OLYMPIA, Wash. -- A federal judge who found Washington state guilty of discrimination against women workers gave preliminary approval Friday to a $482 million settlement in the comparable worth case.
U.S. District Judge Jack Tanner issued an order finding that the settlement merits consideration and set an April 11 hearing to consider any objections to the plan.
'That preliminary approval is subject to any objections that come in,' cautioned Christine Gregoire, deputy state attorney general.
One legislative critic of the agreement, Rep. Bob Williams, R-Longview, said he may file an objection.
Under the agreement, about 35,000 state workers, 71 percent of them women, will start getting pay raises beginning April 1. The estimated cost of the raises is $482 million through mid-1992, when comparable worth would be fully implemented.

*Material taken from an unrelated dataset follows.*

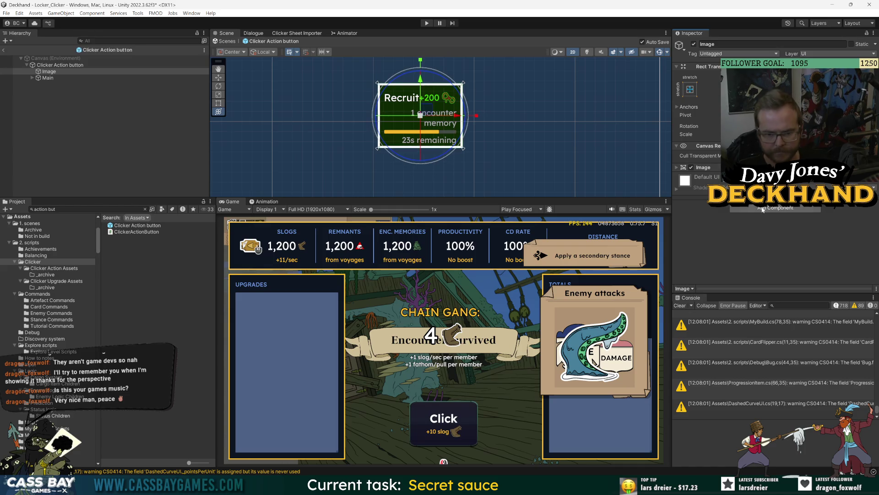
left_click(678, 167)
left_click(751, 185)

In 1983, Tanner ruled that the state willfully discriminated against female state employees, citing a state study that women are paid less than men for jobs considered different but of comparable levels of skill and responsibility.

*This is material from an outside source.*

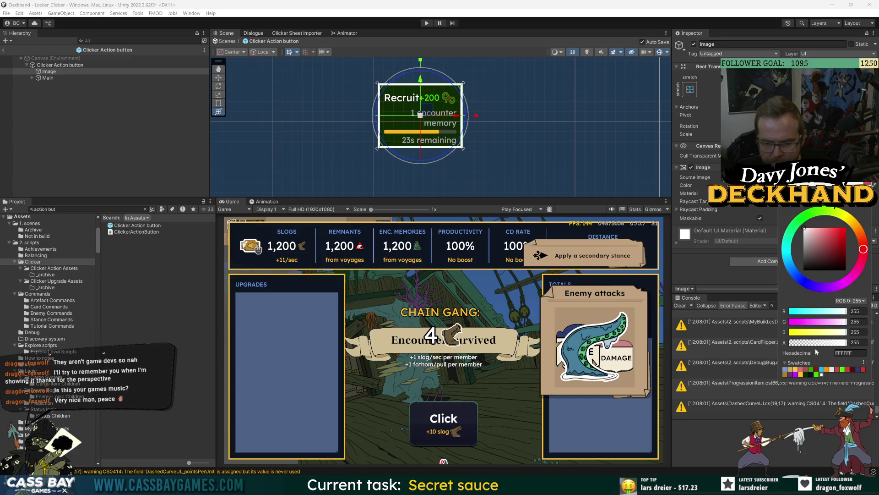
left_click(801, 375)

The suit was brought by a public employees' union and drew national attention as well as a number of similar suits around the country.
Tanner's ruling was overturned last fall by the 9th U.S. Circuit Court of Appeals, but the union was appealing the case.
Last year the Legislature appropriated $42 million as an initiative to settle the lawsuit before it reached the appellate courts, in accordance with a 1983 law that mandated jobs held predominantly by women be paid on a comparable basis with jobs held mostly by men.